# My car is missing a badge. I'd like to know what it is.



## Andy (May 3, 2005)

That's my car. It's an '81 210 DeLuxe wagon. It used to have 2 badges on the tailgate, but now it only has one. I replaced the one on the right side, now I need to figure out what the left-hand side one was. 

Pics:








That's the missing one. It appears to have been 4" wide or so. 

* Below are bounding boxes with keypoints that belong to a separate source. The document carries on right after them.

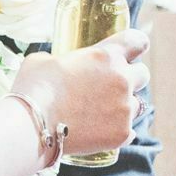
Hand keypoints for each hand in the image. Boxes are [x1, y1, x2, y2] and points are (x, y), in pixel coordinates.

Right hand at [10, 30, 148, 158]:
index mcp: (106, 56)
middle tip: (109, 85)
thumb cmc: (34, 88)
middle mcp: (122, 80)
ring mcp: (125, 109)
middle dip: (130, 77)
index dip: (135, 45)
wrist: (32, 125)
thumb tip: (59, 66)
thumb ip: (61, 59)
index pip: (137, 41)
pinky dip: (116, 129)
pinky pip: (130, 130)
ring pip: (137, 104)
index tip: (130, 50)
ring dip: (123, 105)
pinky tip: (98, 130)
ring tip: (100, 111)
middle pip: (143, 74)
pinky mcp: (122, 134)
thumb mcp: (43, 60)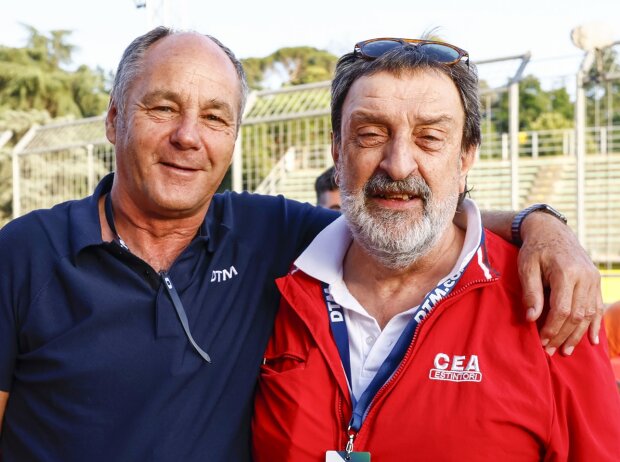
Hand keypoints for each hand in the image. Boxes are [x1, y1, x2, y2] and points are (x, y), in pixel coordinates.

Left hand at [517, 211, 602, 354]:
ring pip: (589, 313)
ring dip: (578, 335)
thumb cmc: (535, 249)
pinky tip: (592, 341)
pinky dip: (594, 325)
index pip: (562, 309)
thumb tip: (531, 319)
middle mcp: (585, 276)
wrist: (552, 230)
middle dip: (563, 335)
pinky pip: (597, 307)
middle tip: (550, 350)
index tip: (541, 341)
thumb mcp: (526, 267)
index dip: (552, 328)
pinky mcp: (596, 281)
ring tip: (565, 350)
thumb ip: (531, 292)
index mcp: (567, 272)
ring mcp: (594, 279)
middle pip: (578, 314)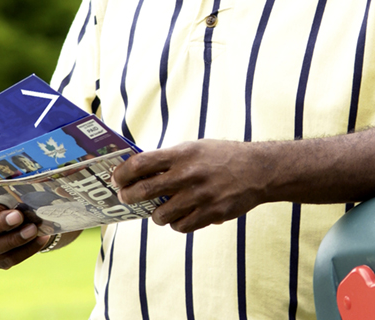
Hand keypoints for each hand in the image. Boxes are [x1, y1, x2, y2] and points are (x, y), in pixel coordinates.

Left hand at [111, 140, 267, 232]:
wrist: (258, 170)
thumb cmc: (222, 157)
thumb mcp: (195, 148)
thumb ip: (170, 159)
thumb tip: (138, 170)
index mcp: (182, 154)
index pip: (141, 164)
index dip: (123, 173)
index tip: (116, 179)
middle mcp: (188, 175)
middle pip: (144, 190)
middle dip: (129, 196)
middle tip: (126, 197)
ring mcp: (200, 196)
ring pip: (161, 215)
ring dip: (156, 214)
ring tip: (160, 210)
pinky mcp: (211, 214)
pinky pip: (181, 227)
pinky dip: (177, 224)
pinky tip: (181, 216)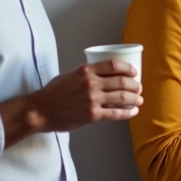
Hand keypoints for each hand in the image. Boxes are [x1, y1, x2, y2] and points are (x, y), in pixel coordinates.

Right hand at [27, 60, 143, 131]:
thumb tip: (104, 74)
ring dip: (135, 99)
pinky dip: (128, 112)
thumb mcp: (70, 75)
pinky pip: (116, 113)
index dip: (128, 69)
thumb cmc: (53, 92)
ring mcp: (92, 100)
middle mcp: (91, 83)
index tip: (134, 72)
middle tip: (139, 88)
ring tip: (139, 100)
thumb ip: (87, 73)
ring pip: (123, 98)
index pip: (114, 65)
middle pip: (122, 82)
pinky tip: (133, 112)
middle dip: (135, 85)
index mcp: (85, 70)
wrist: (40, 110)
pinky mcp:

This is the one I replaced already. 

Anyone got any ideas? A friend suggested that it might have been a badge that said '5-speed' or something similar, since most of these cars had 4-speeds. Other than that or just being a 'Datsun' badge, I have no idea what this one might have been.


----------



## Ant-dat (Apr 20, 2005)

found a picture of the a care with badges but sadly it's not good enough qaulity to make the badge out,

it could be the Nissan badge but it looks a little to big in the picture,
can you not go to local nissan parts place and look up the microfiche? i have one but not sure it will cover the UAS model, will have a look though


----------



## SPEEDO (Jun 9, 2003)

no emblem on that side... probably a sticker from the dealer that sold it!


----------



## Bluebird944 (Sep 20, 2007)

*Badge Glued on?*

Well,

There are usually holes in the bodywork where badges are pressed into, isn't there?

I doubt it's a badge at all.


----------



## Andy (May 3, 2005)

The badge on the other side didn't have any holes.


----------



## Unbalanced (Oct 4, 2007)

On my 82 bluey I had a "datsun bluebird" badge on one side and a "nissan" badge on the other... And mine didnt leave holes when i took them off. It was just double sided tape stuff.


----------